Hatshepsut was an ancient Egyptian king's daughter of the 13th Dynasty, around 1750 BC. There are three instances where a person named Hatshepsut is mentioned. It is not known if these are the same or different individuals.

Hatshepsut, daughter of Queen Nofret 
She is known from a limestone stela now in the Cairo Egyptian Museum (CG 20394) and found at Abydos, where it is stated that she was the daughter of a king's wife Nofret. The name of her royal father is not recorded here. The queen Nofret is not known from other sources. Hatshepsut appears on this stela as wife of the military man Nedjesankh/Iu who had a second wife with the name Nubemwakh. On the stela is also mentioned her daughter, the lady of the houses Nebetiunet.

A 13th–Dynasty scarab
A king's daughter Hatshepsut is also known from a scarab seal. According to Kim Ryholt the scarab can be dated to the time before Sobekhotep III on stylistic grounds.
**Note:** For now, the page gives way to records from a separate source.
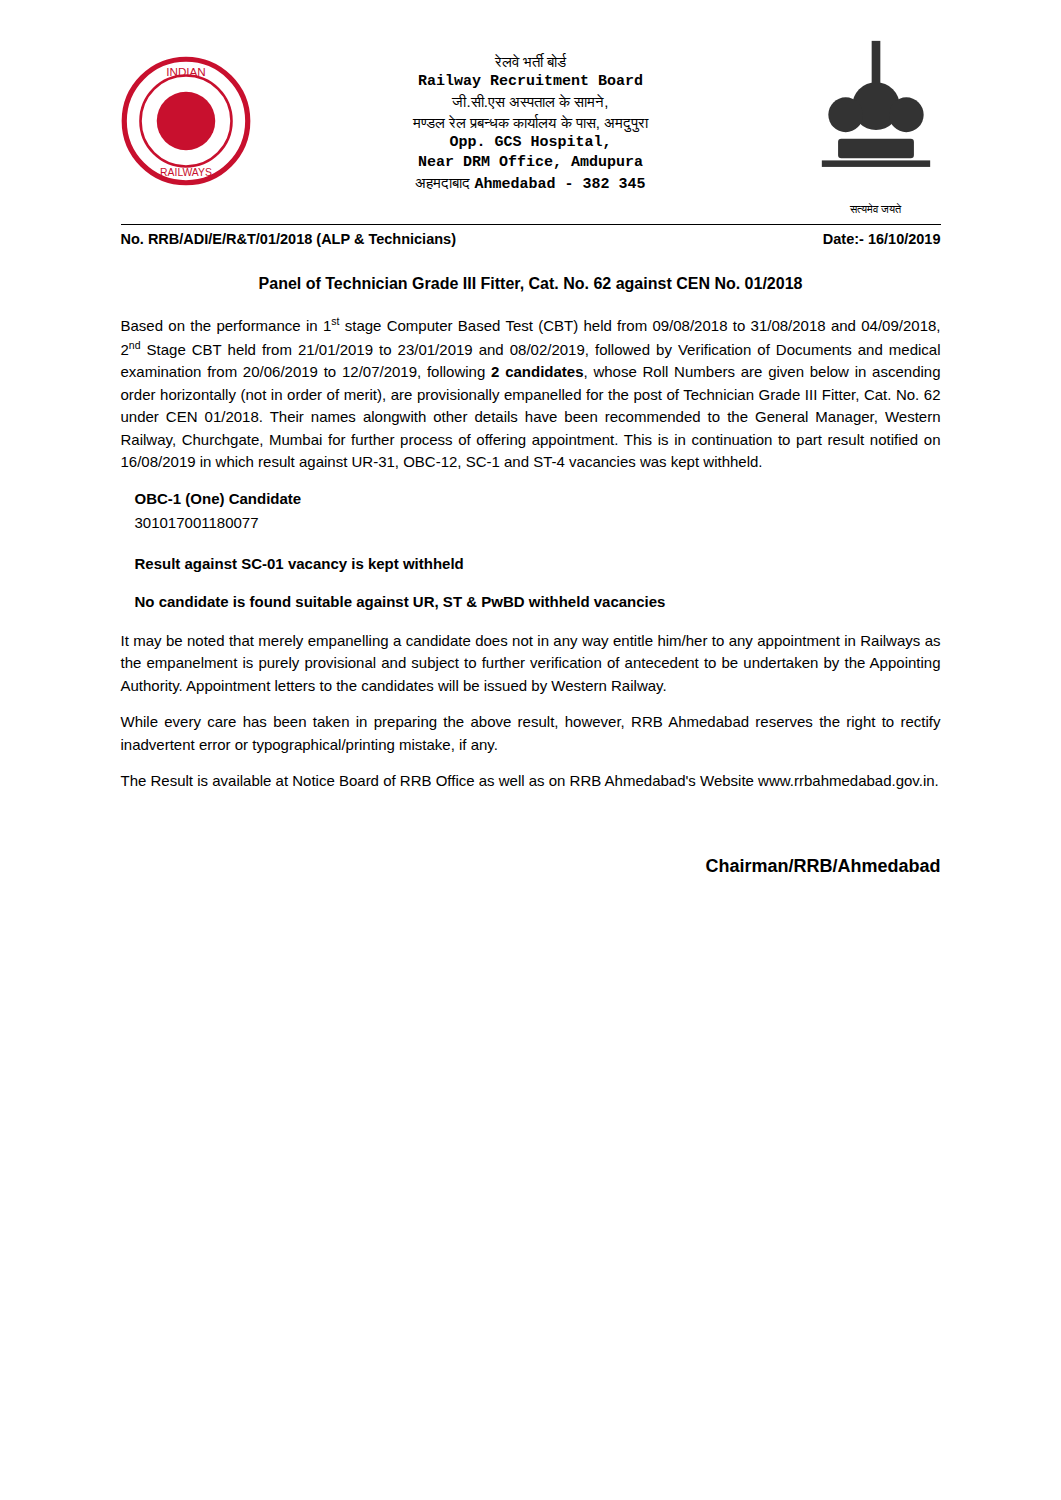रेलवे भर्ती बोर्ड
Railway Recruitment Board
जी.सी.एस अस्पताल के सामने,
मण्डल रेल प्रबन्धक कार्यालय के पास, अमदुपुरा
Opp. GCS Hospital,
Near DRM Office, Amdupura
अहमदाबाद Ahmedabad - 382 345
सत्यमेव जयते
No. RRB/ADI/E/R&T/01/2018 (ALP & Technicians) Date:- 16/10/2019
Panel of Technician Grade III Fitter, Cat. No. 62 against CEN No. 01/2018
Based on the performance in 1st stage Computer Based Test (CBT) held from 09/08/2018 to 31/08/2018 and 04/09/2018, 2nd Stage CBT held from 21/01/2019 to 23/01/2019 and 08/02/2019, followed by Verification of Documents and medical examination from 20/06/2019 to 12/07/2019, following 2 candidates, whose Roll Numbers are given below in ascending order horizontally (not in order of merit), are provisionally empanelled for the post of Technician Grade III Fitter, Cat. No. 62 under CEN 01/2018. Their names alongwith other details have been recommended to the General Manager, Western Railway, Churchgate, Mumbai for further process of offering appointment. This is in continuation to part result notified on 16/08/2019 in which result against UR-31, OBC-12, SC-1 and ST-4 vacancies was kept withheld.
OBC-1 (One) Candidate
301017001180077
Result against SC-01 vacancy is kept withheld
No candidate is found suitable against UR, ST & PwBD withheld vacancies
It may be noted that merely empanelling a candidate does not in any way entitle him/her to any appointment in Railways as the empanelment is purely provisional and subject to further verification of antecedent to be undertaken by the Appointing Authority. Appointment letters to the candidates will be issued by Western Railway.
While every care has been taken in preparing the above result, however, RRB Ahmedabad reserves the right to rectify inadvertent error or typographical/printing mistake, if any.
The Result is available at Notice Board of RRB Office as well as on RRB Ahmedabad's Website www.rrbahmedabad.gov.in.
Chairman/RRB/Ahmedabad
Hatshepsut, a King's Daughter from the time of Ameny Qemau
In 2017, a 13th Dynasty pyramid at Dahshur was discovered. In the pyramid was found a stone slab with pyramid texts and the name of the king Ameny Qemau. In the same pyramid was found a canopic box naming the king's daughter Hatshepsut, and the fragmented remains of a wooden coffin (later partially reconstructed) carved in a style consistent with a high status female of the Middle Kingdom.